INSTRUCTION:
From the first line to the last, transcribe the data exactly and skip the pictures.

Source data:
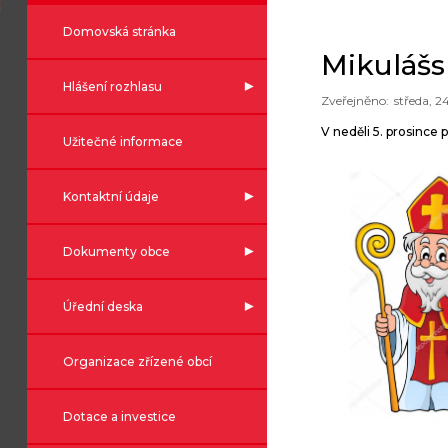
Domovská stránka
Mikuláš
Hlášení rozhlasu
středa, 2
V neděli 5. prosince
Užitečné informace
Kontaktní údaje
Dokumenty obce
Úřední deska
Organizace zřízené obcí
Dotace a investice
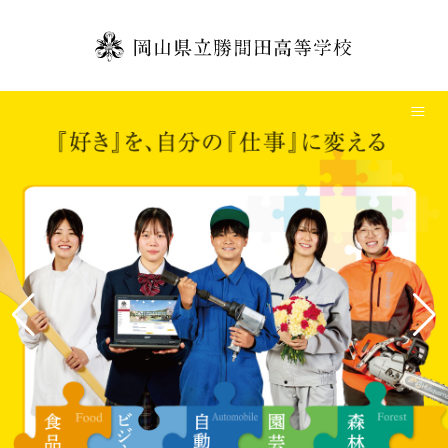
TOP
学校紹介
本校の教育
学校生活
中学生の方へ
卒業生の方へ
保護者の方へ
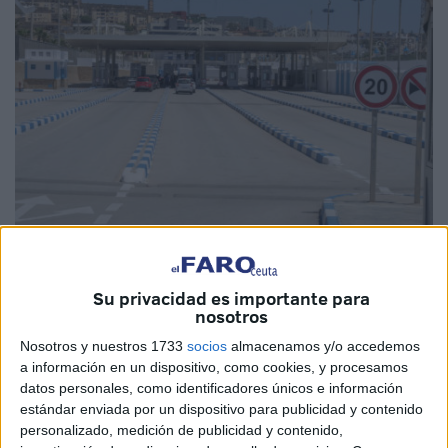
EFE
Su privacidad es importante para
nosotros
Nosotros y nuestros 1733
socios
almacenamos y/o accedemos
a información en un dispositivo, como cookies, y procesamos
La ministra de Economía y Finanzas, Nadia Fettah, ha
datos personales, como identificadores únicos e información
revelado el conjunto de medidas adoptadas recientemente
estándar enviada por un dispositivo para publicidad y contenido
para
mejorar la calidad de los servicios aduaneros y de
personalizado, medición de publicidad y contenido,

RESPONSE FOR THIS EXERCISE:
Domovská stránka
Mikuláš
Hlášení rozhlasu
středa, 2
V neděli 5. prosince
Užitečné informace
Kontaktní údaje
Dokumenty obce
Úřední deska
Organizace zřízené obcí
Dotace a investice
TOP
学校紹介
本校の教育
学校生活
中学生の方へ
卒業生の方へ
保護者の方へ
EFE
Su privacidad es importante para
nosotros
Nosotros y nuestros 1733
socios
almacenamos y/o accedemos
a información en un dispositivo, como cookies, y procesamos
La ministra de Economía y Finanzas, Nadia Fettah, ha
datos personales, como identificadores únicos e información
revelado el conjunto de medidas adoptadas recientemente
estándar enviada por un dispositivo para publicidad y contenido
para
mejorar la calidad de los servicios aduaneros y de
personalizado, medición de publicidad y contenido,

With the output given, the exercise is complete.